Die Verpflichtung dieser Lizenz zur Teilnahme an Kreis- und Bezirksmeisterschaften ist völlig überzogen und erzeugt, vor allem bei den jugendlichen Teilnehmern einen nicht zu unterschätzenden bürokratischen Aufwand. Aus dieser Entscheidung folgere ich, dass es den Delegierten des DTTB-Bundestages völlig gleichgültig ist, wie viele Spieler an Kreis- und Bezirksmeisterschaften teilnehmen und der Verband eher seine eigenen Interessen, als die seiner Mitgliedsvereine vertritt.
Aus meiner Sicht ist Tischtennis immer noch Vereinssport. Und aus dem Verständnis der meisten Spieler, die ich kenne, repräsentieren sie auf Kreis- und Bezirksmeisterschaften nicht nur sich, sondern auch den Verein, für den sie spielen. Das wird nun durch die Einführung der Turnierlizenz erschwert und in vielen Fällen zu einem Verzicht, dieser für unseren Sport doch so wichtigen Veranstaltungen führen.
Wir können auf verschiedensten Plattformen protestieren, meckern, Petitionen unterschreiben. Aus meiner Sicht wird das nichts ändern. Wenn wir als Basis das nicht wollen, müssen wir dieser Regelung die Grundlage entziehen.

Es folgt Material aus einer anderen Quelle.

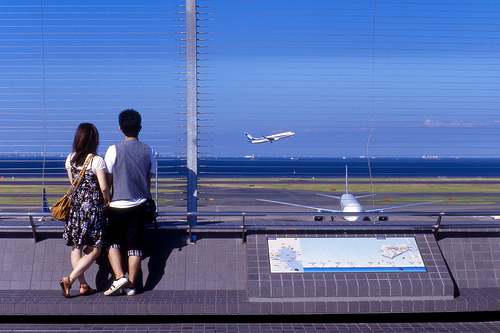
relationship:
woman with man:
[42, 108, 116, 298] [99, 99, 182, 272]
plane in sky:
[242, 115, 307, 162] [65, 9, 264, 96]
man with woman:
[99, 99, 182, 272] [42, 108, 116, 298]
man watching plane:
[99, 99, 182, 272] [242, 115, 307, 162]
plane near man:
[242, 115, 307, 162] [99, 99, 182, 272]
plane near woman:
[242, 115, 307, 162] [42, 108, 116, 298]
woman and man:
[42, 108, 116, 298] [99, 99, 182, 272]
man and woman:
[99, 99, 182, 272] [42, 108, 116, 298]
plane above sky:
[242, 115, 307, 162] [65, 9, 264, 96]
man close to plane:
[99, 99, 182, 272] [242, 115, 307, 162]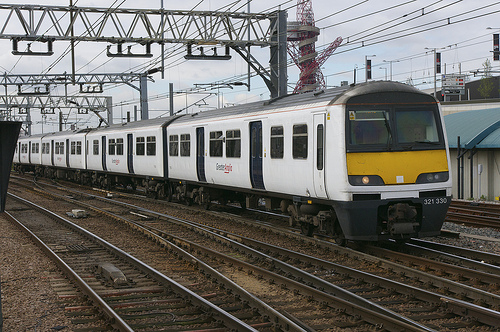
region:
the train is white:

Als Konsequenz aus Einführung der Turnierlizenz habe ich nun meinen myTischtennis-Premium-Account gekündigt und mein Profil gelöscht. Auch habe ich dem DTTB meine Entscheidung mitgeteilt und begründet. Ich werde zukünftig, solange diese Turnierlizenz benötigt wird, keine Einzelturniere spielen.
Sollten mehr Spieler so denken wie ich und die Anzahl der Accounts und Profile drastisch einbrechen, wird der Verband auch die Stimme der Basis hören und sich des Themas annehmen. Da bin ich mir sicher.